How will the UI operate?

Our forms are designed to operate on configured sets of JCR nodes. This may be impacted by our other choices.

  • If we decided to have an object for each Metadata standard - how would we need to change the forms to operate on them?
  • If we keep all Metadata as flat properties on the asset node - we can use our existing system.

 

  • No labels

13 Comments

  1. Relation and source are documented to be references by id to other references. Let's leave those out and add publisher, contributor and coverage.

  2. The name property of an asset should be the node name. Adding an additional name to an asset adds to confusion, especially since the name of a page is the node name and the name in the DMS was the node name etc.

  3. "subject" appears in the above table twice.

  4. Many assets come with embedded metaData. In the images world, Adobe has standardized XMP, see  http://www.metadataworkinggroup.com/pdf/mwg_guidance.pdf for an interesting document from the metaData working group. It seems that if we want to support the use of licensed image libraries, XMP support is a must. Apache Sanselan allows to read and write XMP and is part of the imaging commons. http://commons.apache.org/imaging/  Another OS java library is found here: http://code.google.com/p/metadata-extractor/

    Embedded metaData should be made available at least for reading/indexing if not for editing (in the latter case, we would need to be able to write metaData back into the asset).

    For the initial release, support can be simplified but we should provide a hook to improve or customize that easily and soon.

    We could have one tab per metaData set - one for DC, one for EXIF, one for XMP etc. Please see above doc also for the interoperability aspects of metaData standards.

     

    See also

    http://en.wikipedia.org/wiki/Extensible_Metadata_Platform

    http://www.adobe.com/devnet/xmp.html also has a java library (BSD licensed!)

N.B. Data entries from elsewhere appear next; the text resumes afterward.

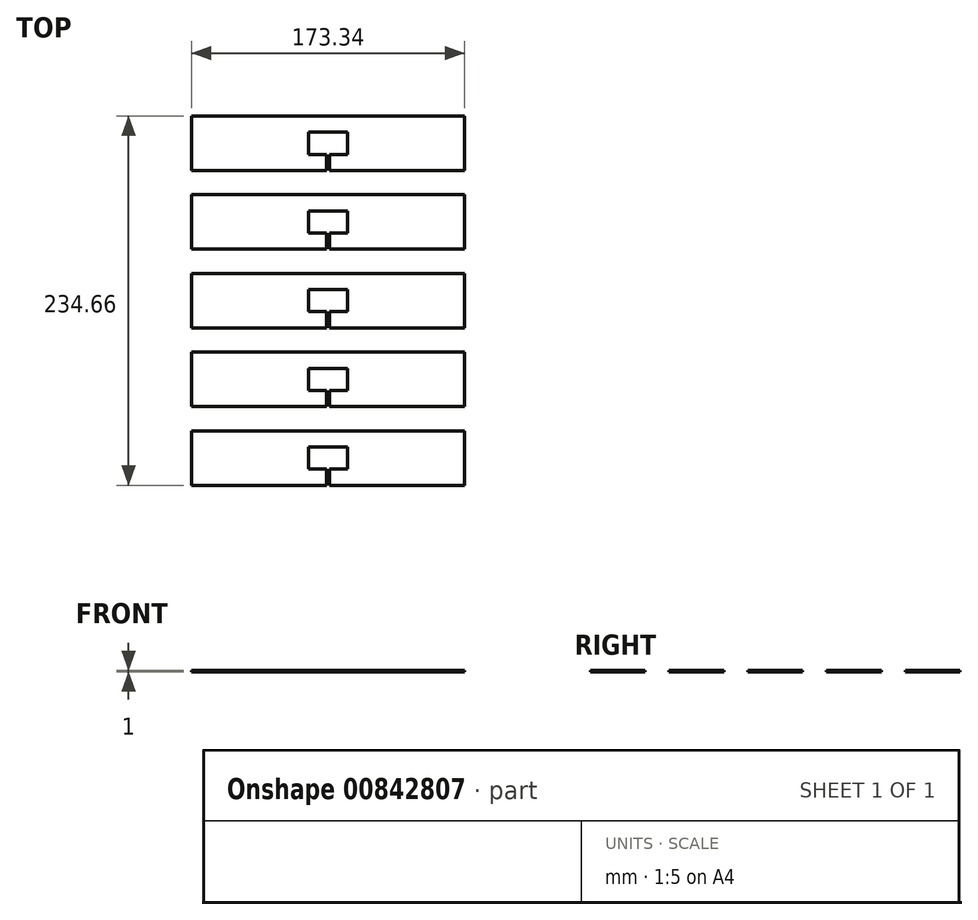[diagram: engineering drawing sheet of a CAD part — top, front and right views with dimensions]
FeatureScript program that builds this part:
annotation { "Feature Type Name" : "Feature", "Feature Type Description" : "" }
export const myFeature = defineFeature(function(context is Context, id is Id, definition is map)
    precondition{}
    {
        {
            var Q0;
            Q0=qCreatedBy(makeId("Top.planeOp"),FACE);
            var sketch = newSketch(context, id + "F0", { "sketchPlane" : qUnion([Q0])});
            skLineSegment(sketch, "E0", {"start": v(0, 17.33) * mm, "end": v(86.67, 17.33) * mm});
            skLineSegment(sketch, "E1", {"start": v(86.67, 17.33) * mm, "end": v(86.67, 0) * mm});
            skLineSegment(sketch, "E2", {"start": v(0, 7.04) * mm, "end": v(12.4, 7.04) * mm});
            skLineSegment(sketch, "E3", {"start": v(12.4, 7.04) * mm, "end": v(12.4, 0) * mm});
            skLineSegment(sketch, "E4.MirrorCS", {"start": v(0, 17.33) * mm, "end": v(-86.67, 17.33) * mm});
            skLineSegment(sketch, "E5.MirrorCS", {"start": v(-86.67, 17.33) * mm, "end": v(-86.67, 0) * mm});
            skLineSegment(sketch, "E6.MirrorCS", {"start": v(0, 7.04) * mm, "end": v(-12.4, 7.04) * mm});
            skLineSegment(sketch, "E7.MirrorCS", {"start": v(-12.4, 7.04) * mm, "end": v(-12.4, 0) * mm});
            skLineSegment(sketch, "E8.MirrorCS", {"start": v(-1, -7.04) * mm, "end": v(-12.4, -7.04) * mm});
            skLineSegment(sketch, "E9.MirrorCS", {"start": v(1, -7.04) * mm, "end": v(12.4, -7.04) * mm});
            skLineSegment(sketch, "E10.MirrorCS", {"start": v(1, -17.33) * mm, "end": v(86.67, -17.33) * mm});
            skLineSegment(sketch, "E11.MirrorCS", {"start": v(-1, -17.33) * mm, "end": v(-86.67, -17.33) * mm});
            skLineSegment(sketch, "E12.MirrorCS", {"start": v(-86.67, -17.33) * mm, "end": v(-86.67, 0) * mm});
            skLineSegment(sketch, "E13.MirrorCS", {"start": v(86.67, -17.33) * mm, "end": v(86.67, 0) * mm});
            skLineSegment(sketch, "E14.MirrorCS", {"start": v(-12.4, -7.04) * mm, "end": v(-12.4, 0) * mm});
            skLineSegment(sketch, "E15.MirrorCS", {"start": v(12.4, -7.04) * mm, "end": v(12.4, 0) * mm});
            skLineSegment(sketch, "E16", {"start": v(-1, -7.04) * mm, "end": v(-1, -17.33) * mm});
            skLineSegment(sketch, "E17.MirrorCS", {"start": v(1, -7.04) * mm, "end": v(1, -17.33) * mm});
            skPoint(sketch, "E18.orphan", {"position": v(0, -7.04) * mm});
            skPoint(sketch, "E19.orphan", {"position": v(0, -17.33) * mm});
            skLineSegment(sketch, "E20.0.1.0", {"start": v(86.67, 67.33) * mm, "end": v(86.67, 50) * mm});
            skLineSegment(sketch, "E20.0.1.1", {"start": v(-86.67, 67.33) * mm, "end": v(-86.67, 50) * mm});
            skLineSegment(sketch, "E20.0.1.2", {"start": v(0, 67.33) * mm, "end": v(86.67, 67.33) * mm});
            skPoint(sketch, "E20.0.1.3", {"position": v(0, 42.96) * mm});
            skLineSegment(sketch, "E20.0.1.4", {"start": v(-86.67, 32.67) * mm, "end": v(-86.67, 50) * mm});
            skLineSegment(sketch, "E20.0.1.5", {"start": v(0, 57.04) * mm, "end": v(-12.4, 57.04) * mm});
            skLineSegment(sketch, "E20.0.1.6", {"start": v(0, 67.33) * mm, "end": v(-86.67, 67.33) * mm});
            skLineSegment(sketch, "E20.0.1.7", {"start": v(0, 57.04) * mm, "end": v(12.4, 57.04) * mm});
            skLineSegment(sketch, "E20.0.1.8", {"start": v(-1, 42.96) * mm, "end": v(-12.4, 42.96) * mm});
            skLineSegment(sketch, "E20.0.1.9", {"start": v(1, 32.67) * mm, "end": v(86.67, 32.67) * mm});
            skLineSegment(sketch, "E20.0.1.10", {"start": v(1, 42.96) * mm, "end": v(12.4, 42.96) * mm});
            skLineSegment(sketch, "E20.0.1.11", {"start": v(-1, 32.67) * mm, "end": v(-86.67, 32.67) * mm});
            skPoint(sketch, "E20.0.1.12", {"position": v(0, 32.67) * mm});
            skLineSegment(sketch, "E20.0.1.13", {"start": v(86.67, 32.67) * mm, "end": v(86.67, 50) * mm});
            skPoint(sketch, "E20.0.1.14", {"position": v(0, 32.67) * mm});
            skPoint(sketch, "E20.0.1.15", {"position": v(0, 42.96) * mm});
            skLineSegment(sketch, "E20.0.1.16", {"start": v(-1, 42.96) * mm, "end": v(-1, 32.67) * mm});
            skLineSegment(sketch, "E20.0.1.17", {"start": v(12.4, 42.96) * mm, "end": v(12.4, 50) * mm});
            skLineSegment(sketch, "E20.0.1.18", {"start": v(-12.4, 57.04) * mm, "end": v(-12.4, 50) * mm});
            skLineSegment(sketch, "E20.0.1.19", {"start": v(1, 42.96) * mm, "end": v(1, 32.67) * mm});
            skLineSegment(sketch, "E20.0.1.20", {"start": v(12.4, 57.04) * mm, "end": v(12.4, 50) * mm});
            skLineSegment(sketch, "E20.0.1.21", {"start": v(-12.4, 42.96) * mm, "end": v(-12.4, 50) * mm});
            skLineSegment(sketch, "E20.0.2.0", {"start": v(86.67, 117.33) * mm, "end": v(86.67, 100) * mm});
            skLineSegment(sketch, "E20.0.2.1", {"start": v(-86.67, 117.33) * mm, "end": v(-86.67, 100) * mm});
            skLineSegment(sketch, "E20.0.2.2", {"start": v(0, 117.33) * mm, "end": v(86.67, 117.33) * mm});
            skPoint(sketch, "E20.0.2.3", {"position": v(0, 92.96) * mm});
            skLineSegment(sketch, "E20.0.2.4", {"start": v(-86.67, 82.67) * mm, "end": v(-86.67, 100) * mm});
            skLineSegment(sketch, "E20.0.2.5", {"start": v(0, 107.04) * mm, "end": v(-12.4, 107.04) * mm});
            skLineSegment(sketch, "E20.0.2.6", {"start": v(0, 117.33) * mm, "end": v(-86.67, 117.33) * mm});
            skLineSegment(sketch, "E20.0.2.7", {"start": v(0, 107.04) * mm, "end": v(12.4, 107.04) * mm});
            skLineSegment(sketch, "E20.0.2.8", {"start": v(-1, 92.96) * mm, "end": v(-12.4, 92.96) * mm});
            skLineSegment(sketch, "E20.0.2.9", {"start": v(1, 82.67) * mm, "end": v(86.67, 82.67) * mm});
            skLineSegment(sketch, "E20.0.2.10", {"start": v(1, 92.96) * mm, "end": v(12.4, 92.96) * mm});
            skLineSegment(sketch, "E20.0.2.11", {"start": v(-1, 82.67) * mm, "end": v(-86.67, 82.67) * mm});
            skPoint(sketch, "E20.0.2.12", {"position": v(0, 82.67) * mm});
            skLineSegment(sketch, "E20.0.2.13", {"start": v(86.67, 82.67) * mm, "end": v(86.67, 100) * mm});
            skPoint(sketch, "E20.0.2.14", {"position": v(0, 82.67) * mm});
            skPoint(sketch, "E20.0.2.15", {"position": v(0, 92.96) * mm});
            skLineSegment(sketch, "E20.0.2.16", {"start": v(-1, 92.96) * mm, "end": v(-1, 82.67) * mm});
            skLineSegment(sketch, "E20.0.2.17", {"start": v(12.4, 92.96) * mm, "end": v(12.4, 100) * mm});
            skLineSegment(sketch, "E20.0.2.18", {"start": v(-12.4, 107.04) * mm, "end": v(-12.4, 100) * mm});
            skLineSegment(sketch, "E20.0.2.19", {"start": v(1, 92.96) * mm, "end": v(1, 82.67) * mm});
            skLineSegment(sketch, "E20.0.2.20", {"start": v(12.4, 107.04) * mm, "end": v(12.4, 100) * mm});
            skLineSegment(sketch, "E20.0.2.21", {"start": v(-12.4, 92.96) * mm, "end": v(-12.4, 100) * mm});
            skLineSegment(sketch, "E20.0.3.0", {"start": v(86.67, 167.33) * mm, "end": v(86.67, 150) * mm});
            skLineSegment(sketch, "E20.0.3.1", {"start": v(-86.67, 167.33) * mm, "end": v(-86.67, 150) * mm});
            skLineSegment(sketch, "E20.0.3.2", {"start": v(0, 167.33) * mm, "end": v(86.67, 167.33) * mm});
            skPoint(sketch, "E20.0.3.3", {"position": v(0, 142.96) * mm});
            skLineSegment(sketch, "E20.0.3.4", {"start": v(-86.67, 132.67) * mm, "end": v(-86.67, 150) * mm});
            skLineSegment(sketch, "E20.0.3.5", {"start": v(0, 157.04) * mm, "end": v(-12.4, 157.04) * mm});
            skLineSegment(sketch, "E20.0.3.6", {"start": v(0, 167.33) * mm, "end": v(-86.67, 167.33) * mm});
            skLineSegment(sketch, "E20.0.3.7", {"start": v(0, 157.04) * mm, "end": v(12.4, 157.04) * mm});
            skLineSegment(sketch, "E20.0.3.8", {"start": v(-1, 142.96) * mm, "end": v(-12.4, 142.96) * mm});
            skLineSegment(sketch, "E20.0.3.9", {"start": v(1, 132.67) * mm, "end": v(86.67, 132.67) * mm});
            skLineSegment(sketch, "E20.0.3.10", {"start": v(1, 142.96) * mm, "end": v(12.4, 142.96) * mm});
            skLineSegment(sketch, "E20.0.3.11", {"start": v(-1, 132.67) * mm, "end": v(-86.67, 132.67) * mm});
            skPoint(sketch, "E20.0.3.12", {"position": v(0, 132.67) * mm});
            skLineSegment(sketch, "E20.0.3.13", {"start": v(86.67, 132.67) * mm, "end": v(86.67, 150) * mm});
            skPoint(sketch, "E20.0.3.14", {"position": v(0, 132.67) * mm});
            skPoint(sketch, "E20.0.3.15", {"position": v(0, 142.96) * mm});
            skLineSegment(sketch, "E20.0.3.16", {"start": v(-1, 142.96) * mm, "end": v(-1, 132.67) * mm});
            skLineSegment(sketch, "E20.0.3.17", {"start": v(12.4, 142.96) * mm, "end": v(12.4, 150) * mm});
            skLineSegment(sketch, "E20.0.3.18", {"start": v(-12.4, 157.04) * mm, "end": v(-12.4, 150) * mm});
            skLineSegment(sketch, "E20.0.3.19", {"start": v(1, 142.96) * mm, "end": v(1, 132.67) * mm});
            skLineSegment(sketch, "E20.0.3.20", {"start": v(12.4, 157.04) * mm, "end": v(12.4, 150) * mm});
            skLineSegment(sketch, "E20.0.3.21", {"start": v(-12.4, 142.96) * mm, "end": v(-12.4, 150) * mm});
            skLineSegment(sketch, "E20.0.4.0", {"start": v(86.67, 217.33) * mm, "end": v(86.67, 200) * mm});
            skLineSegment(sketch, "E20.0.4.1", {"start": v(-86.67, 217.33) * mm, "end": v(-86.67, 200) * mm});
            skLineSegment(sketch, "E20.0.4.2", {"start": v(0, 217.33) * mm, "end": v(86.67, 217.33) * mm});
            skPoint(sketch, "E20.0.4.3", {"position": v(0, 192.96) * mm});
            skLineSegment(sketch, "E20.0.4.4", {"start": v(-86.67, 182.67) * mm, "end": v(-86.67, 200) * mm});
            skLineSegment(sketch, "E20.0.4.5", {"start": v(0, 207.04) * mm, "end": v(-12.4, 207.04) * mm});
            skLineSegment(sketch, "E20.0.4.6", {"start": v(0, 217.33) * mm, "end": v(-86.67, 217.33) * mm});
            skLineSegment(sketch, "E20.0.4.7", {"start": v(0, 207.04) * mm, "end": v(12.4, 207.04) * mm});
            skLineSegment(sketch, "E20.0.4.8", {"start": v(-1, 192.96) * mm, "end": v(-12.4, 192.96) * mm});
            skLineSegment(sketch, "E20.0.4.9", {"start": v(1, 182.67) * mm, "end": v(86.67, 182.67) * mm});
            skLineSegment(sketch, "E20.0.4.10", {"start": v(1, 192.96) * mm, "end": v(12.4, 192.96) * mm});
            skLineSegment(sketch, "E20.0.4.11", {"start": v(-1, 182.67) * mm, "end": v(-86.67, 182.67) * mm});
            skPoint(sketch, "E20.0.4.12", {"position": v(0, 182.67) * mm});
            skLineSegment(sketch, "E20.0.4.13", {"start": v(86.67, 182.67) * mm, "end": v(86.67, 200) * mm});
            skPoint(sketch, "E20.0.4.14", {"position": v(0, 182.67) * mm});
            skPoint(sketch, "E20.0.4.15", {"position": v(0, 192.96) * mm});
            skLineSegment(sketch, "E20.0.4.16", {"start": v(-1, 192.96) * mm, "end": v(-1, 182.67) * mm});
            skLineSegment(sketch, "E20.0.4.17", {"start": v(12.4, 192.96) * mm, "end": v(12.4, 200) * mm});
            skLineSegment(sketch, "E20.0.4.18", {"start": v(-12.4, 207.04) * mm, "end": v(-12.4, 200) * mm});
            skLineSegment(sketch, "E20.0.4.19", {"start": v(1, 192.96) * mm, "end": v(1, 182.67) * mm});
            skLineSegment(sketch, "E20.0.4.20", {"start": v(12.4, 207.04) * mm, "end": v(12.4, 200) * mm});
            skLineSegment(sketch, "E20.0.4.21", {"start": v(-12.4, 192.96) * mm, "end": v(-12.4, 200) * mm});
            skLineSegment(sketch, "E20.direction1", {"start": v(-86.67, -17.33) * mm, "end": v(-25, -17.33) * mm, "construction": true});
            skLineSegment(sketch, "E20.direction2", {"start": v(-86.67, -17.33) * mm, "end": v(-86.67, 32.67) * mm, "construction": true});
            skSolve(sketch);
        }
        {
            var Q0;
            Q0=qSketchRegion(id+"F0",true);
            extrude(context, id + "F1", {"entities" : qUnion([Q0]), "depth" : 1 * mm, "offsetDistance" : 25 * mm});
        }
    });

    http://metadatadeluxe.pbworks.com/w/page/20792223/Basics%20and%20a%20History

    http://metadatadeluxe.pbworks.com/w/page/25784393/W3C%2C%20IPTC%2C%20Dublin%20Core%2C%20and%20Adobe

  5. Constants for the property names of Dublin Core are currently in DamNodeTypes. With support for multiple meta data schemas/specs this isn't a natural place to keep them. 

  6. While it is great to support various meta data standards I really don't think that Dublin Core is one to start with. First it's one of the biggest and second it's (in my experience) one least practical. It's great for research stuff, but it's too complicated for daily use. There are smaller and much more practical sets like XMP mentioned by Boris that are of much more practical use/benefit. I would not waste effort on Dublin Core right now.

    1. well it is what we have supported/claimed to support so far and I would like to continue that.

  7. XMP is more of a way to store metadata based on XML/RDF. XMP can store all the fields of many of the metadata standards. DublinCore properties are often stored in XMP because DC covers many of the basic properties that one wants. http://en.wikipedia.org/wiki/Dublin_CoreThe plan is to support Simple DublinCore:

    1. Title
    2. Creator
    3. Subject
    4. Description
    5. Publisher
    6. Contributor
    7. Date
    8. Type
    9. Format
    10. Identifier
    11. Source
    12. Language
    13. Relation
    14. Coverage
    15. Rights

    These seem quite straightforward and a good match for the props we already store. (as the tables above demonstrate.)

    1. Note that identifier in Dublin Core is the id of the asset and relation and source are intended to refer to other assets used the same identification scheme. In our case JCR identifiers.

      So to be compliant with the spec we should have these as references and the dialog would let you choose another asset to link to.

  8. In regards to Asset.getCopyRight() : Copyright is one word. Don't write it as CopyRight, that is plain wrong. Also, do not abbreviate as getRight() which is also meaningless. Call it getCopyright() and all is clear. Thanks. 

  9. Another q. regarding the get methods on Metadata: IIRC we can have a field repeated. so getContributor() etc. could return a list of items? And should it be called getContributors() then? 

  10. How are width and height stored?

    How is duration stored for an audio or video?